Aunque es complicado buscar la definición de un buen final (del final malo, por su excesiva frecuencia, preferimos no ocuparnos), creo que no está de más preguntarnos cómo sería, o debería ser, un final perfecto. Quizás habría de reunir una serie de condiciones, necesarias aunque no suficientes, para poder al menos perfilarlo; pero la fundamental sería, casi al cien por cien, su (atención: palabro) “indelebilidad”, esto es, su permanencia viva en nuestra memoria por encima de todo lo demás. Si ello ocurre, no es arriesgado decir que la perfección está cerca, dado que el ser humano, salvo que sea insufriblemente optimista, tiende a diluir los momentos buenos y a magnificar los malos, cuando de recordarlos se trata. Y, si se da esa condición fundamental, todas las demás serán solamente necesarias para completar esa definición de “perfecto”. Y dependerán de cada situación y sus circunstancias, porque, por fortuna, nunca hay dos culos iguales. Llevando esta audacia más allá, afirmaría sin reparos que, en muchos casos, el mejor final es aquél que incluye la palabra mágica: “Continuará”.
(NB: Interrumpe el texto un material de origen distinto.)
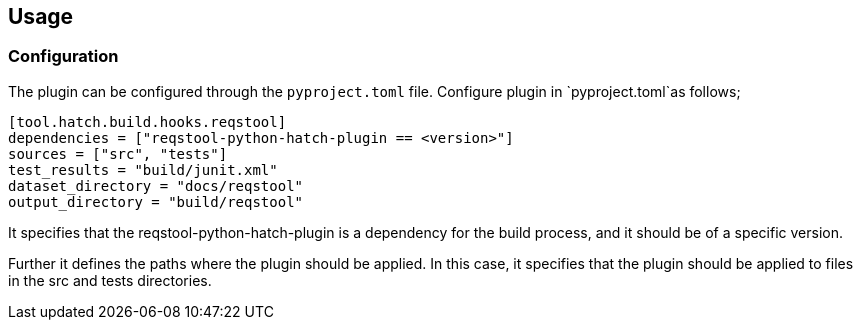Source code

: == Usage


=== Configuration

The plugin can be configured through the `pyproject.toml` file. Configure plugin in `pyproject.toml`as follows;

```toml
[tool.hatch.build.hooks.reqstool]
dependencies = ["reqstool-python-hatch-plugin == <version>"]
sources = ["src", "tests"]
test_results = "build/junit.xml"
dataset_directory = "docs/reqstool"
output_directory = "build/reqstool"
```
It specifies that the reqstool-python-hatch-plugin is a dependency for the build process, and it should be of a specific version. 

Further it defines the paths where the plugin should be applied. In this case, it specifies that the plugin should be applied to files in the src and tests directories. 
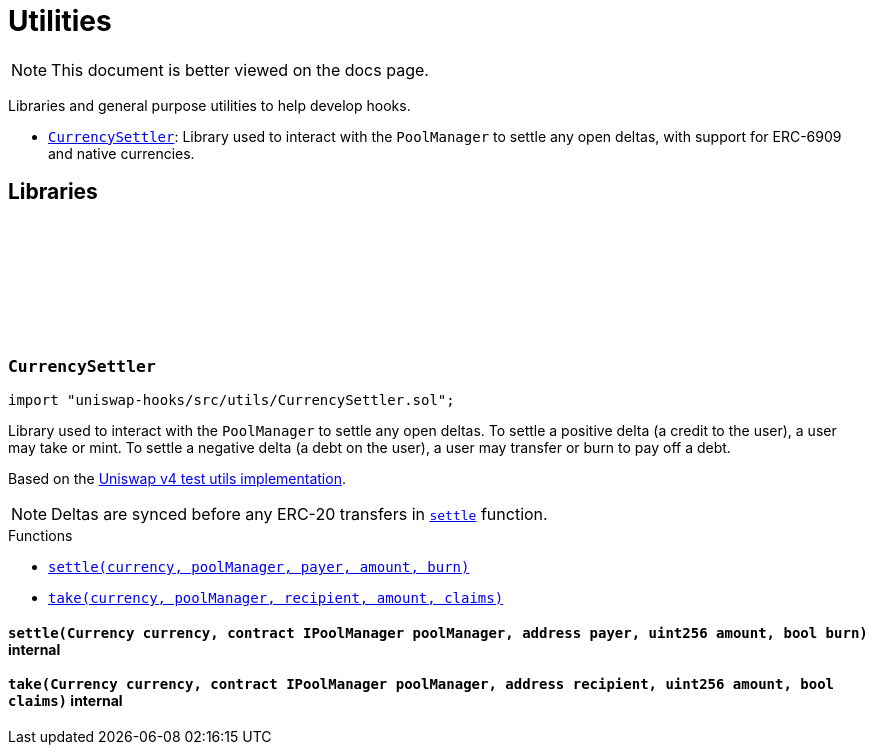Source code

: :github-icon: pass:[<svg class="icon"><use href="#github-icon"/></svg>]
:CurrencySettler: pass:normal[xref:utils.adoc#CurrencySettler[`CurrencySettler`]]
:xref-CurrencySettler-settle-Currency-contract-IPoolManager-address-uint256-bool-: xref:utils.adoc#CurrencySettler-settle-Currency-contract-IPoolManager-address-uint256-bool-
:xref-CurrencySettler-take-Currency-contract-IPoolManager-address-uint256-bool-: xref:utils.adoc#CurrencySettler-take-Currency-contract-IPoolManager-address-uint256-bool-
= Utilities

[.readme-notice]
NOTE: This document is better viewed on the docs page.

Libraries and general purpose utilities to help develop hooks.

 * {CurrencySettler}: Library used to interact with the `PoolManager` to settle any open deltas, with support for ERC-6909 and native currencies.

== Libraries

:settle: pass:normal[xref:#CurrencySettler-settle-Currency-contract-IPoolManager-address-uint256-bool-[`++settle++`]]
:take: pass:normal[xref:#CurrencySettler-take-Currency-contract-IPoolManager-address-uint256-bool-[`++take++`]]

[.contract]
[[CurrencySettler]]
=== `++CurrencySettler++` link:https://github.com/OpenZeppelin/uniswap-hooks/blob/master/src/utils/CurrencySettler.sol[{github-icon},role=heading-link]

[.hljs-theme-light.nopadding]
```solidity
import "uniswap-hooks/src/utils/CurrencySettler.sol";
```

Library used to interact with the `PoolManager` to settle any open deltas.
To settle a positive delta (a credit to the user), a user may take or mint.
To settle a negative delta (a debt on the user), a user may transfer or burn to pay off a debt.

Based on the https://github.com/Uniswap/v4-core/blob/main/test/utils/CurrencySettler.sol[Uniswap v4 test utils implementation].

NOTE: Deltas are synced before any ERC-20 transfers in {settle} function.

[.contract-index]
.Functions
--
* {xref-CurrencySettler-settle-Currency-contract-IPoolManager-address-uint256-bool-}[`++settle(currency, poolManager, payer, amount, burn)++`]
* {xref-CurrencySettler-take-Currency-contract-IPoolManager-address-uint256-bool-}[`++take(currency, poolManager, recipient, amount, claims)++`]

--

[.contract-item]
[[CurrencySettler-settle-Currency-contract-IPoolManager-address-uint256-bool-]]
==== `[.contract-item-name]#++settle++#++(Currency currency, contract IPoolManager poolManager, address payer, uint256 amount, bool burn)++` [.item-kind]#internal#

[.contract-item]
[[CurrencySettler-take-Currency-contract-IPoolManager-address-uint256-bool-]]
==== `[.contract-item-name]#++take++#++(Currency currency, contract IPoolManager poolManager, address recipient, uint256 amount, bool claims)++` [.item-kind]#internal#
2005-04-27 13:01 yo creo, como tú, que, referidos a las obras que nos gustan, los finales que no se olvidan y los que no existen son los mejores, pero añadiría, respecto a las malas obras, dos tipos más de buenos theendes:
– la finalitio interrupta, que es el que se produce, por ejemplo, si cuando las diez primeras pipas que nos salen de la bolsa son amargas, uno la tira sin llegar a terminarla, y
– el finis próximus, que es ese final que aparece bien prontito, con suerte, en una lectura peñazo.
y es que hay algunos libros que lo último que deberían llevar escrito en sus páginas es en lugar de ‘fin’, ‘por fin’, o ‘menos mal’, o ‘ya era hora’, que son todos ellos finales muy, pero que muy, justos y agradecidos.
2005-04-27 23:43 Sé lo que dices, me pasó con el final de cierta trilogía anillada (o anillosa :-)
También están los finales que no parecen finales, y que quedan como en el aire (aunque no da la impresión de que sea intencionado), pero sin un “continuará”, por supuesto.
2005-04-28 00:54 ¿y los finales chicle? coñes, los detesto. empiezan en la página veinte y ¡hala! a estirarse hasta la imprenta y la efeméride del santo.
los puntos y aparte son muy importantes.
¿ves? parece que pasó algo, pero los punto y final lo son más: entonces lo que pasa deja de pasar. deberían vender teclados con lazarillo para atinarlos. si inventamos el punto y final con mira telescópica 100 por 100 diana nos forramos, con lo difícil que es acertarlos…
2005-04-28 04:10 Alguien dijo alguna vez que “un principio no termina nunca, ni siquiera con un final”, lo que a veces tiene su gracia y a veces es una jodienda.
2005-05-06 23:05 Yo creo que lo que fue duro de vivir es dulce de recordar.
Una vez superadas las dificultades, el recuerdo de la lucha, las imágenes y los colores en tu memoria tienen la belleza de la vida misma.